You can now explicitly dictate custom tiling geometry during the processor invocation:

512 Tile 1 Tile 2

Figure 2: Breaking an image space down into explicit 512x512 grids

// Divide the image size space into explicit 512x512 processing regions
let imageExtent = inputImage.extent
let tileSize = CGSize(width: 512, height: 512)
var tiles: [CGRect] = []

// Calculate rects across the image canvas
for y in stride(from: imageExtent.minY, to: imageExtent.maxY, by: tileSize.height) {
    for x in stride(from: imageExtent.minX, to: imageExtent.maxX, by: tileSize.width) {
        let tileRect = CGRect(x: x, y: y, width: tileSize.width, height: tileSize.height).intersection(imageExtent)
        tiles.append(tileRect)
    }
}

// Pass explicit tiles directly into your custom processor call
let outputImage = MyCustomProcessor.apply(withExtent: imageExtent, inputs: [inputImage], arguments: [kCIImageProcessorOutputTileKey: tiles])

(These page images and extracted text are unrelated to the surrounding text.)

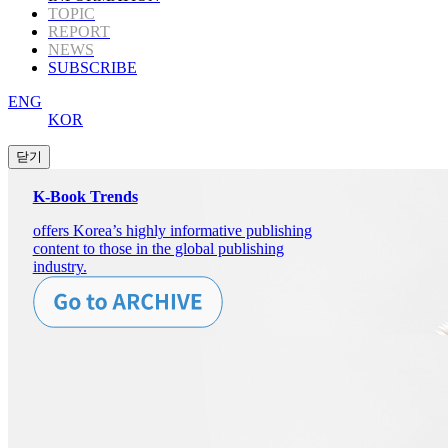
TOPIC
REPORT
NEWS
SUBSCRIBE
ENG
KOR
K-Book Trends
offers Korea’s highly informative publishing
content to those in the global publishing
industry.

Feature 2: Recycled Temporary Buffers

Core Image native inputs typically use interleaved color channel buffers (RGBA). Core ML models require planar data (separate layers of R, G, and B arrays).

Converting between these formats across thousands of image tiles requires temporary scratch buffers. Creating and destroying these buffers repeatedly introduces memory allocation overhead. You can leverage the automated buffer pool recycling via CIImageProcessorOutput:

class MyCustomProcessor: CIImageProcessorKernel {
    override class func process(with inputs: [CIImageProcessorInput]?, output: CIImageProcessorOutput) throws {
        guard let input = inputs?.first else { return }
        
        // Request a recycled, temporary CoreVideo pixel buffer using a specific key
        let bufferIdentifier = "PlanarConversionScratchSpace" as CFString
        
        guard let scratchBuffer = output.typedTemporaryBuffer(
            withWidth: Int(output.region.width),
            height: Int(output.region.height),
            pixelFormat: kCVPixelFormatType_32BGRA,
            identifier: bufferIdentifier
        ) else { return }
        
        // 1. Copy from input.pixelBuffer to scratchBuffer
        // 2. Perform your specialized processing/CoreML inference inside scratchBuffer
        // 3. Write results from scratchBuffer over to output.pixelBuffer
        
        // Core Image automatically manages the lifecycle of this scratchBuffer,
        // recycling it for subsequent tiles instead of deallocating it.